## Job item
Retype the entries below word for word, leaving out every picture.

## Stored data entries

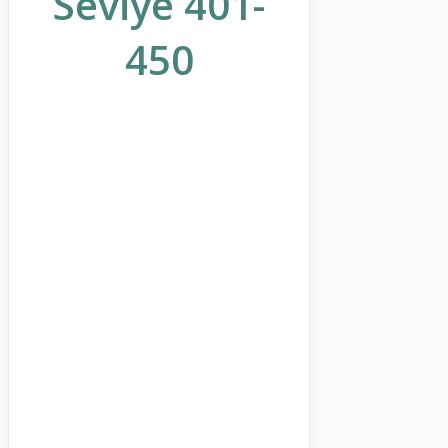
Seviye 401-
450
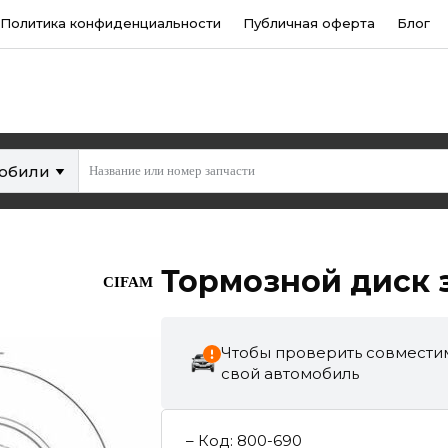
Политика конфиденциальности
Публичная оферта
Блог
мобили
Тормозной диск за
CIFAM
Чтобы проверить совместим
свой автомобиль
–
Код
:
800-690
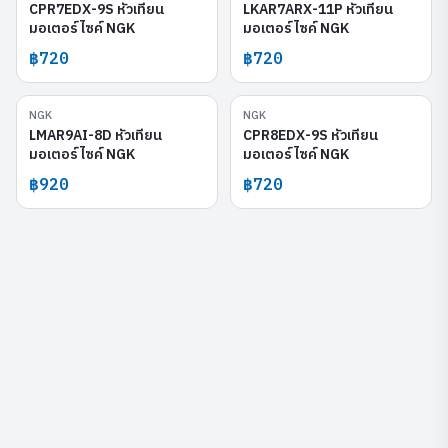
CPR7EDX-9S หัวเทียน
LKAR7ARX-11P หัวเทียน
มอเตอร์ไซค์ NGK
มอเตอร์ไซค์ NGK
฿720
฿720
NGK
NGK
LMAR9AI-8D
CPR8EDX-9S
LMAR9AI-8D หัวเทียน
CPR8EDX-9S หัวเทียน
มอเตอร์ไซค์ NGK
มอเตอร์ไซค์ NGK
฿920
฿720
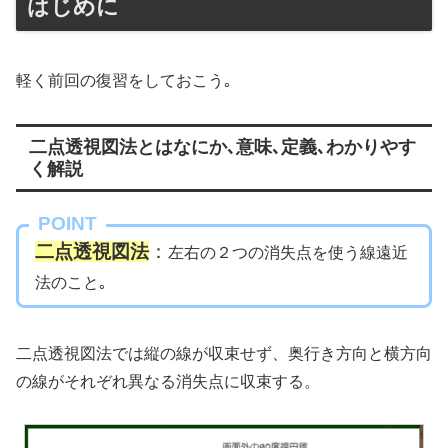
はじめに
軽く前回の復習をしておこう｡
二点透視図法とはなにか､意味､定義､わかりやす
く解説
POINT
二点透視図法
：
左右の２つの消失点を使う線遠近
法のこと｡
二点透視図法では縦の線が収束せず、奥行き方向と横方向
の線がそれぞれ異なる消失点に収束する。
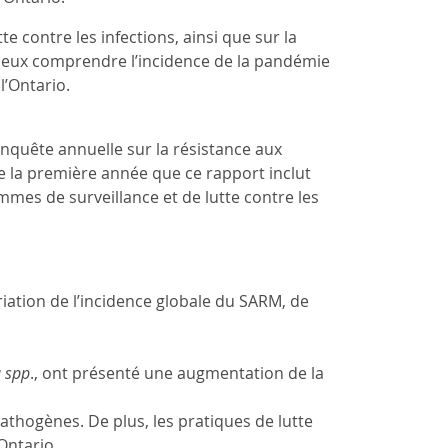
 contre les infections, ainsi que sur la
ieux comprendre l’incidence de la pandémie
l’Ontario.
’enquête annuelle sur la résistance aux
de la première année que ce rapport inclut
mes de surveillance et de lutte contre les
ation de l’incidence globale du SARM, de
a spp
., ont présenté une augmentation de la
pathogènes. De plus, les pratiques de lutte
Ontario.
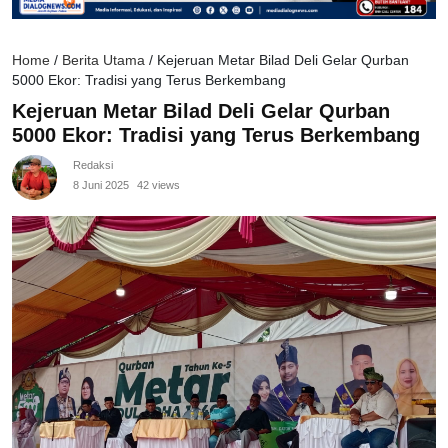
Home
/
Berita Utama
/
Kejeruan Metar Bilad Deli Gelar Qurban
5000 Ekor: Tradisi yang Terus Berkembang
Kejeruan Metar Bilad Deli Gelar Qurban
5000 Ekor: Tradisi yang Terus Berkembang
Redaksi
8 Juni 2025
42 views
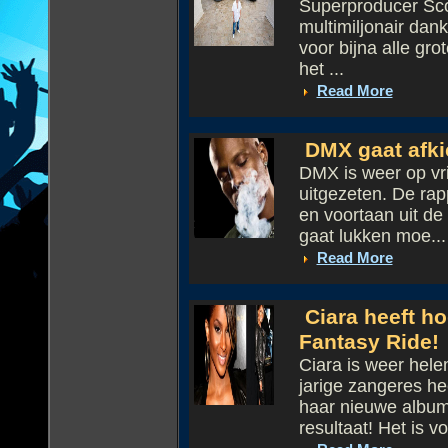
Superproducer Scot
multimiljonair dank
voor bijna alle gr
het ...
Read More
DMX gaat afkic
DMX is weer op vr
uitgezeten. De ra
en voortaan uit de
gaat lukken moe...
Read More
Ciara heeft h
Fantasy Ride!
Ciara is weer hele
jarige zangeres h
haar nieuwe album 
resultaat! Het is vol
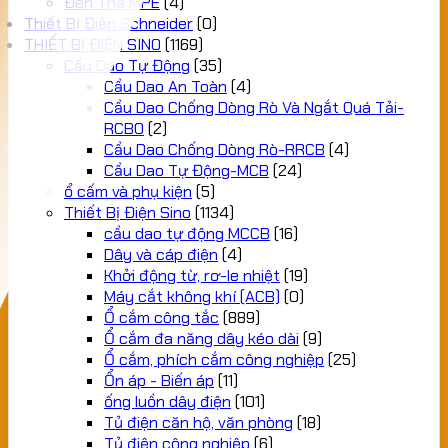
Đèn Thả MPE
(4)
Thiết Bị Điện Schneider
(0)
THIẾT BỊ ĐIỆN SINO
(1169)
Cầu Dao Tự Động
(35)
Cầu Dao An Toàn
(4)
Cầu Dao Chống Dòng Rò Và Ngắt Quá Tải-
RCBO
(2)
Cầu Dao Chống Dòng Rò-RRCB
(4)
Cầu Dao Tự Động-MCB
(24)
ổ cấm và phụ kiện
(5)
Thiết Bị Điện Sino
(1134)
cầu dao tự động MCCB
(16)
Dây và cáp điện
(4)
Khởi động từ, rơ-le nhiệt
(19)
Máy cắt không khí (ACB)
(0)
Ổ cắm công tắc
(889)
Ổ cắm đa năng dây kéo dài
(9)
Ổ cắm, phích cắm công nghiệp
(25)
Ổn áp - Biến áp
(11)
ống luồn dây điện
(101)
Tủ điện căn hộ, văn phòng
(18)
Tủ điện công nghiệp
(6)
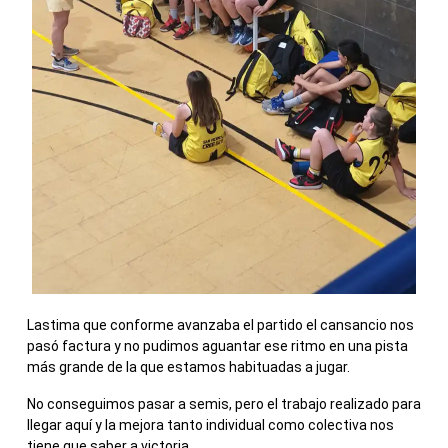
Lastima que conforme avanzaba el partido el cansancio nos
pasó factura y no pudimos aguantar ese ritmo en una pista
más grande de la que estamos habituadas a jugar.
No conseguimos pasar a semis, pero el trabajo realizado para
llegar aquí y la mejora tanto individual como colectiva nos
tiene que saber a victoria.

## Response area
Seviye 401-
450
Политика конфиденциальности
Публичная оферта
Блог
мобили
Тормозной диск за
CIFAM
Чтобы проверить совместим
свой автомобиль
–
Код
:
800-690
CPR7EDX-9S หัวเทียน
LKAR7ARX-11P หัวเทียน
มอเตอร์ไซค์ NGK
มอเตอร์ไซค์ NGK
฿720
฿720
NGK
NGK
LMAR9AI-8D
CPR8EDX-9S
LMAR9AI-8D หัวเทียน
CPR8EDX-9S หัวเทียน
มอเตอร์ไซค์ NGK
มอเตอร์ไซค์ NGK
฿920
฿720
はじめに
軽く前回の復習をしておこう｡
二点透視図法とはなにか､意味､定義､わかりやす
く解説
POINT
二点透視図法
：
左右の２つの消失点を使う線遠近
法のこと｡
二点透視図法では縦の線が収束せず、奥行き方向と横方向
の線がそれぞれ異なる消失点に収束する。
 contre les infections, ainsi que sur la
ieux comprendre l’incidence de la pandémie
l’Ontario.
’enquête annuelle sur la résistance aux
de la première année que ce rapport inclut
mes de surveillance et de lutte contre les
ation de l’incidence globale du SARM, de
a spp
., ont présenté une augmentation de la
pathogènes. De plus, les pratiques de lutte
Ontario.
Home
/
Berita Utama
/
Kejeruan Metar Bilad Deli Gelar Qurban
5000 Ekor: Tradisi yang Terus Berkembang
Kejeruan Metar Bilad Deli Gelar Qurban
5000 Ekor: Tradisi yang Terus Berkembang
Redaksi
8 Juni 2025
42 views
Superproducer Scot
multimiljonair dank
voor bijna alle gr
het ...
Read More
DMX gaat afkic
DMX is weer op vr
uitgezeten. De ra
en voortaan uit de
gaat lukken moe...
Read More
Ciara heeft h
Fantasy Ride!
Ciara is weer hele
jarige zangeres h
haar nieuwe album 
resultaat! Het is vol
Đèn Thả MPE
(4)
Thiết Bị Điện Schneider
(0)
THIẾT BỊ ĐIỆN SINO
(1169)
Cầu Dao Tự Động
(35)
Cầu Dao An Toàn
(4)
Cầu Dao Chống Dòng Rò Và Ngắt Quá Tải-
RCBO
(2)
Cầu Dao Chống Dòng Rò-RRCB
(4)
Cầu Dao Tự Động-MCB
(24)
ổ cấm và phụ kiện
(5)
Thiết Bị Điện Sino
(1134)
cầu dao tự động MCCB
(16)
Dây và cáp điện
(4)
Khởi động từ, rơ-le nhiệt
(19)
Máy cắt không khí (ACB)
(0)
Ổ cắm công tắc
(889)
Ổ cắm đa năng dây kéo dài
(9)
Ổ cắm, phích cắm công nghiệp
(25)
Ổn áp - Biến áp
(11)
ống luồn dây điện
(101)
Tủ điện căn hộ, văn phòng
(18)
Tủ điện công nghiệp
(6)
Lastima que conforme avanzaba el partido el cansancio nos
pasó factura y no pudimos aguantar ese ritmo en una pista
más grande de la que estamos habituadas a jugar.
No conseguimos pasar a semis, pero el trabajo realizado para
llegar aquí y la mejora tanto individual como colectiva nos
tiene que saber a victoria.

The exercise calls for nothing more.